The sixth amendment to the U.S. Constitution guarantees to a defendant "compulsory process for obtaining witnesses in his favor." (Emphasis supplied.) That clause is violated when a defendant is arbitrarily deprived of testimony that would have been relevant, material, and vital to the defense. United States v. Valenzuela-Bernal, 458 U.S. 858, 102 S. Ct. 3440, 73 L. Ed. 2d 1193 (1982). "He must at least make some plausible showing of how their [the absent witnesses'] testimony would have been both material and favorable to his defense." Id. at 867, 102 S. Ct. at 3446.
If we understand defendant's argument correctly, he contends that the proffered witnesses could have testified that the clothing contained or did not contain filings from the knife or that the knife revealed or did not reveal body secretions from the defendant. It would seem to us that all that could be deduced from that testimony would be that if tests had been run, they would either have shown that the defendant had the knife on his person or that perhaps he did not.
Furthermore, there is no requirement that we know of that the State, during its investigation, must "leave no stone unturned." The prosecution may not deliberately withhold evidence which it knows or has reason to know will be beneficial to the defendant. Brady v. Maryland, 373 U.S. 83, 83 S. Ct. 1194, 10 L. Ed. 2d 215 (1963). "If everything that might influence a jury *224 must be disclosed, the only way a prosecutor could discharge his constitutional duty would be to allow complete discovery of his files as a matter of routine practice." United States v. Agurs, 427 U.S. 97, 109, 96 S. Ct. 2392, 49 L. Ed. 2d 342 (1976).
The defendant here seems to be urging the adoption of the "conceivable benefit" test employed by the court of appeals and rejected by the Supreme Court in Valenzuela-Bernal.So it is with the "conceivable benefit" test. Given the vagaries of a typical jury trial, it would be a bold statement indeed to say that the testimony of any missing witness could not have "conceivably benefited" the defense. To us, the number of situations which will satisfy this test is limited only by the imaginations of judges or defense counsel.
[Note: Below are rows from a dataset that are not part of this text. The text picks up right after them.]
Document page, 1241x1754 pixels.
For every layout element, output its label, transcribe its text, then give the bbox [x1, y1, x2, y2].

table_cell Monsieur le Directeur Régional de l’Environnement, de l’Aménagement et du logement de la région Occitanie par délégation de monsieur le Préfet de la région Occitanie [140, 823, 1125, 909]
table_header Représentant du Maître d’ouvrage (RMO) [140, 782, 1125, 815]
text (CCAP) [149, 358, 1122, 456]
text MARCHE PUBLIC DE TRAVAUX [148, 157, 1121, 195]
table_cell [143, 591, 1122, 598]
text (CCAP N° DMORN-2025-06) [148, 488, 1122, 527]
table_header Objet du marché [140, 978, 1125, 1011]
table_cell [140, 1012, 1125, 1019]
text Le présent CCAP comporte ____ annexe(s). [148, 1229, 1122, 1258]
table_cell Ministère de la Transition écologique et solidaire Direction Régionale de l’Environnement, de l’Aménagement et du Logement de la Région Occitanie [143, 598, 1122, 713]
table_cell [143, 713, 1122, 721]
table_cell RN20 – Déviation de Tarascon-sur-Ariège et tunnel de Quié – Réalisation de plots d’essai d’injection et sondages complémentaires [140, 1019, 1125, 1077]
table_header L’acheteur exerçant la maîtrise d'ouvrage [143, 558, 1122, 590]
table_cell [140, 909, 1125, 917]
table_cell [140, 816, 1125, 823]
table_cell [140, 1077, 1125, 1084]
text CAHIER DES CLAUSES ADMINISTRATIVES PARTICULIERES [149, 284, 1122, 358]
Valenzuela-Bernal, supra at 866-67.
The testimony of the rejected witnesses, as far as we know, would have been both cumulative and lacking in relevancy. We believe the situation here is not so different from that existing in State v. Vernon, 218 Neb. 539, 356 N.W.2d 887 (1984), in which we rejected defendant's claim that the State must preserve the defendant's breath sample taken in a suspected DWI case because a later test of the defendant's choosing might have revealed a lower blood alcohol level.
The judgment of the district court was correct and is affirmed.